At the age of fourteen he entered the Camaldulian Order in the monastery of Santa Maria degli Angeli, and rapidly became a leading theologian and Hellenist. In Greek literature his master was Emmanuel Chrysoloras. He became general of the order in 1431, and was a leading advocate of the primacy of the Roman Pontiff. This attitude he showed clearly when he attended the Council of Basel as legate of Pope Eugene IV, and defended the primacy of the Roman pontiff and adjured the council not to "rend asunder Christ's seamless robe".
He was next sent by the Pope to the Sigismund, Holy Roman Emperor to ask his aid for the pontiff in his efforts to end this council, which for five years had been trenching on the papal prerogatives. The Pope transferred the council from Basel to Ferrara on 18 September, 1437. In this council, and later, in that of Florence, Ambrose, by his efforts and charity toward some poor Greek bishops, greatly helped to bring about a union of the two Churches, the decree for which, 6 July, 1439, he was called on to draw up. He died soon after.
He also translated four books against the errors of the Greeks, by Manuel Kalekas, Patriarch of Constantinople, a Dominican monk (Ingolstadt, 1608), P.G., CLII, col. 13-661, a work known only through Ambrose's translation. He also translated many homilies of St. John Chrysostom; the treatise of the pseudo-Denis the Areopagite on the celestial hierarchy; St. Basil's treatise on virginity; thirty nine discourses of St. Ephrem the Syrian, and many other works of the Fathers and writers of the Greek Church. Dom Mabillon's "Letters and Orations of S. Ambrose of Camaldoli" was published at Florence, 1759. St. Ambrose is honoured by the Church on 20 November.

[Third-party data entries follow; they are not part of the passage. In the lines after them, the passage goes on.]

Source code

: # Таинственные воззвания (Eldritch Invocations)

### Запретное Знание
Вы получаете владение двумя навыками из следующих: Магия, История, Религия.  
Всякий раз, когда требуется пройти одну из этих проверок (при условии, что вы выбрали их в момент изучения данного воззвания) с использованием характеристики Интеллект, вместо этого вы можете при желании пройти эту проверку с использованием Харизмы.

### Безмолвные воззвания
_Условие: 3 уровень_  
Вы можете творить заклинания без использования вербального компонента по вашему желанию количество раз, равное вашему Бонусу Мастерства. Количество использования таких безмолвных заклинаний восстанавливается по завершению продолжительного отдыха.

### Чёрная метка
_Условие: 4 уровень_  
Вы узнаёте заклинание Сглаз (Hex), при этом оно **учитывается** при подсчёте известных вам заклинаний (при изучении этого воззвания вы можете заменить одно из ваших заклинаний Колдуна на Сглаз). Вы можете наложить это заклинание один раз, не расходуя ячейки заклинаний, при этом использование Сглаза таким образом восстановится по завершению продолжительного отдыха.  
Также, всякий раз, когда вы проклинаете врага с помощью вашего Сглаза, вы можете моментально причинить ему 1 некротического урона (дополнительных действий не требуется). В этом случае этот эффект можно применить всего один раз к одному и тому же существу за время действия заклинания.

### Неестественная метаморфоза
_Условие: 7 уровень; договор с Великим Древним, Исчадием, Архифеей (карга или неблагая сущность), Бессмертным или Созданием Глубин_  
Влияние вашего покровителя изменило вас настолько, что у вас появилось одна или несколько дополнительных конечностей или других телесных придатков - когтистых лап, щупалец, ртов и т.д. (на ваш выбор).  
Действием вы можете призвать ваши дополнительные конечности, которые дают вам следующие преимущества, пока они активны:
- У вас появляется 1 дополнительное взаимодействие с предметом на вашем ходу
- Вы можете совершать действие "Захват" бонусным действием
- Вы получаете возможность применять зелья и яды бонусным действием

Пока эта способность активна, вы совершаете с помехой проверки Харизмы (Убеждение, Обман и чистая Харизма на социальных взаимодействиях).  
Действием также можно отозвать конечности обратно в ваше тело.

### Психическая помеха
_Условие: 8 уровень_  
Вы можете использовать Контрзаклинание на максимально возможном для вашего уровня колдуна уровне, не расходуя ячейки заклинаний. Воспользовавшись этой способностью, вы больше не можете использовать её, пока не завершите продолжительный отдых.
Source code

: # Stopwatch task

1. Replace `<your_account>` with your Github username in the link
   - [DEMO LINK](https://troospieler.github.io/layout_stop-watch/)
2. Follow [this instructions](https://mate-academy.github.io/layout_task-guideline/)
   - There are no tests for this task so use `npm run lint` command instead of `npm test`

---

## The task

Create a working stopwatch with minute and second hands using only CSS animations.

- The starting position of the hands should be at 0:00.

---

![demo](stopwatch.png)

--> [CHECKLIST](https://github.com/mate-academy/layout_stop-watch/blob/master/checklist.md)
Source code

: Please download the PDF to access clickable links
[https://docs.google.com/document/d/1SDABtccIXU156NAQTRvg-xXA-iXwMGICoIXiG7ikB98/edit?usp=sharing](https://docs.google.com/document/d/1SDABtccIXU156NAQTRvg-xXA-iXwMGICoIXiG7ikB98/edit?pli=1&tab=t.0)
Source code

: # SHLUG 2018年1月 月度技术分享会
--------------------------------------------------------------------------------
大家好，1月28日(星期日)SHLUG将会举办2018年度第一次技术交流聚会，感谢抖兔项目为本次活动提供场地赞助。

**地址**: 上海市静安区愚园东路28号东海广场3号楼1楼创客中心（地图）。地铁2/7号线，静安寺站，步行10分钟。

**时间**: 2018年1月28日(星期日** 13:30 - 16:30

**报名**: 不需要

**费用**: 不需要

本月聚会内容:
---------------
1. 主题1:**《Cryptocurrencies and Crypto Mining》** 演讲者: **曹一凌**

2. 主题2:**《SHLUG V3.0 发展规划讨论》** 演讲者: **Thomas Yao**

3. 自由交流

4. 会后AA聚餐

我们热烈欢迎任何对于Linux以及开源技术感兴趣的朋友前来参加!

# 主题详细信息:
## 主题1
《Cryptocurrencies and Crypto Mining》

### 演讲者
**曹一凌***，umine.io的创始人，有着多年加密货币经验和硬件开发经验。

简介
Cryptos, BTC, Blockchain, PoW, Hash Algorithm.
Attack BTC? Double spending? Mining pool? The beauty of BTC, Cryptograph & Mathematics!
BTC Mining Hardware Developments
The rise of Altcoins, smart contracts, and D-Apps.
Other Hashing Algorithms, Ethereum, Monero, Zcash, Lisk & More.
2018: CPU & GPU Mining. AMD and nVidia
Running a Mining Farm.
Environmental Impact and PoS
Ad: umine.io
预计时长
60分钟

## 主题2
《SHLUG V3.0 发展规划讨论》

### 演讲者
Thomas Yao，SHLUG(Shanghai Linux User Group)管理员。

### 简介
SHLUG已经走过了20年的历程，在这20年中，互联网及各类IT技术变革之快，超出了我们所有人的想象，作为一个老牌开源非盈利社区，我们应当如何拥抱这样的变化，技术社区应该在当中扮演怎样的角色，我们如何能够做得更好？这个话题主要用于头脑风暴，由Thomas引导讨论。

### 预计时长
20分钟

So strong was his hostility to some of the delegates that he described Basel as a western Babylon. He likewise supported the pope at Ferrara and Florence, and worked hard in the attempt to reconcile the Eastern and Western Churches.
Though this cause was unsuccessful, Ambrose is interesting as typical of the new humanism which was growing up within the church. Thus while among his own colleagues he seemed merely a hypocritical and arrogant priest, in his relations with his brother humanists, such as Cosimo de Medici, he appeared as the student of classical antiquities and especially of Greek theological authors.
A number of his manuscripts remain in the library of St Mark at Venice.